▸ **Data listing**:
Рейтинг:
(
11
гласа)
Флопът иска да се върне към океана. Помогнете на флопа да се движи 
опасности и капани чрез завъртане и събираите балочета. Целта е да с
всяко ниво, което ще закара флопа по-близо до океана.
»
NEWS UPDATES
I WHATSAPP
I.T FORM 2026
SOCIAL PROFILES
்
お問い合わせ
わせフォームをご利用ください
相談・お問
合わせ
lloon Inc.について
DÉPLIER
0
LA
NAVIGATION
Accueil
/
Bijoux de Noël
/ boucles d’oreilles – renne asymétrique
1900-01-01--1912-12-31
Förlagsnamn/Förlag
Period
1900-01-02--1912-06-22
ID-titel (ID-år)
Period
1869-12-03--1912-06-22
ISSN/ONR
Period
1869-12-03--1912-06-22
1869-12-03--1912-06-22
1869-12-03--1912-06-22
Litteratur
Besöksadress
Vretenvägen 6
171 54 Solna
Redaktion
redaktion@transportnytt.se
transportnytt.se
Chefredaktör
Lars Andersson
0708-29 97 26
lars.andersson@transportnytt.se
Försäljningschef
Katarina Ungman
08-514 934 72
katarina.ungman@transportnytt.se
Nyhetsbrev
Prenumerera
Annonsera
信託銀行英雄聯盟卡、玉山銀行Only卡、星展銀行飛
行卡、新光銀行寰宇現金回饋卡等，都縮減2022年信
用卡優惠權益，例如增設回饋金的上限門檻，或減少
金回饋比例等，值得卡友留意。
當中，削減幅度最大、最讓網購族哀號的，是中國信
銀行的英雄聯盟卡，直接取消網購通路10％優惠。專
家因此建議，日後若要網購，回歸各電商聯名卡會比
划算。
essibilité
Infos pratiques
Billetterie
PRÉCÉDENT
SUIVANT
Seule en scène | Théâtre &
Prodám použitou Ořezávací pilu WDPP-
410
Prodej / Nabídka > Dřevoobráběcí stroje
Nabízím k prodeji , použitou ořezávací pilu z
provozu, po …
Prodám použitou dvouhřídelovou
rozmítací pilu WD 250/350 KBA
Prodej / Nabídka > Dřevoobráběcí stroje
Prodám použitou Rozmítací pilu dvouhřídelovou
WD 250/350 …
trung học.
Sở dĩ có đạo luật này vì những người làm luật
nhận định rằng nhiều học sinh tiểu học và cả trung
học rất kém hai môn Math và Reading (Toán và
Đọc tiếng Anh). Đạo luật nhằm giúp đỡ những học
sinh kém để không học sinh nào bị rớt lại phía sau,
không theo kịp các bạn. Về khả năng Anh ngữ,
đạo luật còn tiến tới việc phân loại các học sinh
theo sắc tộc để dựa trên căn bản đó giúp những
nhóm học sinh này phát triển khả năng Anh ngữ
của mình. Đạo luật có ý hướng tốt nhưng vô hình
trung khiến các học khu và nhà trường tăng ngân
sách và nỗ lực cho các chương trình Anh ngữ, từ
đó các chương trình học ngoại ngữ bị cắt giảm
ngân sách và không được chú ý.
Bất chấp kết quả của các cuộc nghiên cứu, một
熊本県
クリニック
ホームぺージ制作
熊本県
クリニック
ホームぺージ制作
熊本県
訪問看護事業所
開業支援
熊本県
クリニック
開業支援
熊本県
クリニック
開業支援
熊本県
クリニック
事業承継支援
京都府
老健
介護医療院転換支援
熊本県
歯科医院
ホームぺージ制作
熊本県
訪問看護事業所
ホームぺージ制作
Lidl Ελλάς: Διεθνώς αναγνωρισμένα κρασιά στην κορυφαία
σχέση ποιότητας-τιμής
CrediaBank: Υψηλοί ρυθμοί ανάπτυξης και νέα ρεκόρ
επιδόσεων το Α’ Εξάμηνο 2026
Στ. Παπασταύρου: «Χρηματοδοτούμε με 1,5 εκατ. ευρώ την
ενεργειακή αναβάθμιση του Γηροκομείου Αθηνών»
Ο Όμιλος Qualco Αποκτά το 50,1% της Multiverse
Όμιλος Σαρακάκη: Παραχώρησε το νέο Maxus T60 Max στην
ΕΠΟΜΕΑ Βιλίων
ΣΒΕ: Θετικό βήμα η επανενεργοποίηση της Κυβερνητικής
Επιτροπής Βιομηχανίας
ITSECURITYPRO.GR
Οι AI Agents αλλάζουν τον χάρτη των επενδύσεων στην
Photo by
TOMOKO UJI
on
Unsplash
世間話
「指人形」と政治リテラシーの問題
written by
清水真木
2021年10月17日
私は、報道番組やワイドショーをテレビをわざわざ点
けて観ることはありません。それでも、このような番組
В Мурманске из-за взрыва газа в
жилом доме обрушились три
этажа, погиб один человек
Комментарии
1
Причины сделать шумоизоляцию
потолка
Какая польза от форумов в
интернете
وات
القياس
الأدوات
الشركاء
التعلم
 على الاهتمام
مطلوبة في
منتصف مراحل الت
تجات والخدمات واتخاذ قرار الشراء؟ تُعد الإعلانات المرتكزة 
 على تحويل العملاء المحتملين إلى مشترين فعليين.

▸ **Task instructions**:
Set down the whole listing again. Keep every word as it is.

▸ **Solution to this problem**:
Рейтинг:
(
11
гласа)
Флопът иска да се върне към океана. Помогнете на флопа да се движи 
опасности и капани чрез завъртане и събираите балочета. Целта е да с
всяко ниво, което ще закара флопа по-близо до океана.
»
NEWS UPDATES
I WHATSAPP
I.T FORM 2026
SOCIAL PROFILES
்
お問い合わせ
わせフォームをご利用ください
相談・お問
合わせ
lloon Inc.について
DÉPLIER
0
LA
NAVIGATION
Accueil
/
Bijoux de Noël
/ boucles d’oreilles – renne asymétrique
1900-01-01--1912-12-31
Förlagsnamn/Förlag
Period
1900-01-02--1912-06-22
ID-titel (ID-år)
Period
1869-12-03--1912-06-22
ISSN/ONR
Period
1869-12-03--1912-06-22
1869-12-03--1912-06-22
1869-12-03--1912-06-22
Litteratur
Besöksadress
Vretenvägen 6
171 54 Solna
Redaktion
redaktion@transportnytt.se
transportnytt.se
Chefredaktör
Lars Andersson
0708-29 97 26
lars.andersson@transportnytt.se
Försäljningschef
Katarina Ungman
08-514 934 72
katarina.ungman@transportnytt.se
Nyhetsbrev
Prenumerera
Annonsera
信託銀行英雄聯盟卡、玉山銀行Only卡、星展銀行飛
行卡、新光銀行寰宇現金回饋卡等，都縮減2022年信
用卡優惠權益，例如增設回饋金的上限門檻，或減少
金回饋比例等，值得卡友留意。
當中，削減幅度最大、最讓網購族哀號的，是中國信
銀行的英雄聯盟卡，直接取消網購通路10％優惠。專
家因此建議，日後若要網購，回歸各電商聯名卡會比
划算。
essibilité
Infos pratiques
Billetterie
PRÉCÉDENT
SUIVANT
Seule en scène | Théâtre &
Prodám použitou Ořezávací pilu WDPP-
410
Prodej / Nabídka > Dřevoobráběcí stroje
Nabízím k prodeji , použitou ořezávací pilu z
provozu, po …
Prodám použitou dvouhřídelovou
rozmítací pilu WD 250/350 KBA
Prodej / Nabídka > Dřevoobráběcí stroje
Prodám použitou Rozmítací pilu dvouhřídelovou
WD 250/350 …
trung học.
Sở dĩ có đạo luật này vì những người làm luật
nhận định rằng nhiều học sinh tiểu học và cả trung
học rất kém hai môn Math và Reading (Toán và
Đọc tiếng Anh). Đạo luật nhằm giúp đỡ những học
sinh kém để không học sinh nào bị rớt lại phía sau,
không theo kịp các bạn. Về khả năng Anh ngữ,
đạo luật còn tiến tới việc phân loại các học sinh
theo sắc tộc để dựa trên căn bản đó giúp những
nhóm học sinh này phát triển khả năng Anh ngữ
của mình. Đạo luật có ý hướng tốt nhưng vô hình
trung khiến các học khu và nhà trường tăng ngân
sách và nỗ lực cho các chương trình Anh ngữ, từ
đó các chương trình học ngoại ngữ bị cắt giảm
ngân sách và không được chú ý.
Bất chấp kết quả của các cuộc nghiên cứu, một
熊本県
クリニック
ホームぺージ制作
熊本県
クリニック
ホームぺージ制作
熊本県
訪問看護事業所
開業支援
熊本県
クリニック
開業支援
熊本県
クリニック
開業支援
熊本県
クリニック
事業承継支援
京都府
老健
介護医療院転換支援
熊本県
歯科医院
ホームぺージ制作
熊本県
訪問看護事業所
ホームぺージ制作
Lidl Ελλάς: Διεθνώς αναγνωρισμένα κρασιά στην κορυφαία
σχέση ποιότητας-τιμής
CrediaBank: Υψηλοί ρυθμοί ανάπτυξης και νέα ρεκόρ
επιδόσεων το Α’ Εξάμηνο 2026
Στ. Παπασταύρου: «Χρηματοδοτούμε με 1,5 εκατ. ευρώ την
ενεργειακή αναβάθμιση του Γηροκομείου Αθηνών»
Ο Όμιλος Qualco Αποκτά το 50,1% της Multiverse
Όμιλος Σαρακάκη: Παραχώρησε το νέο Maxus T60 Max στην
ΕΠΟΜΕΑ Βιλίων
ΣΒΕ: Θετικό βήμα η επανενεργοποίηση της Κυβερνητικής
Επιτροπής Βιομηχανίας
ITSECURITYPRO.GR
Οι AI Agents αλλάζουν τον χάρτη των επενδύσεων στην
Photo by
TOMOKO UJI
on
Unsplash
世間話
「指人形」と政治リテラシーの問題
written by
清水真木
2021年10月17日
私は、報道番組やワイドショーをテレビをわざわざ点
けて観ることはありません。それでも、このような番組
В Мурманске из-за взрыва газа в
жилом доме обрушились три
этажа, погиб один человек
Комментарии
1
Причины сделать шумоизоляцию
потолка
Какая польза от форумов в
интернете
وات
القياس
الأدوات
الشركاء
التعلم
 على الاهتمام
مطلوبة في
منتصف مراحل الت
تجات والخدمات واتخاذ قرار الشراء؟ تُعد الإعلانات المرتكزة 
 على تحويل العملاء المحتملين إلى مشترين فعليين.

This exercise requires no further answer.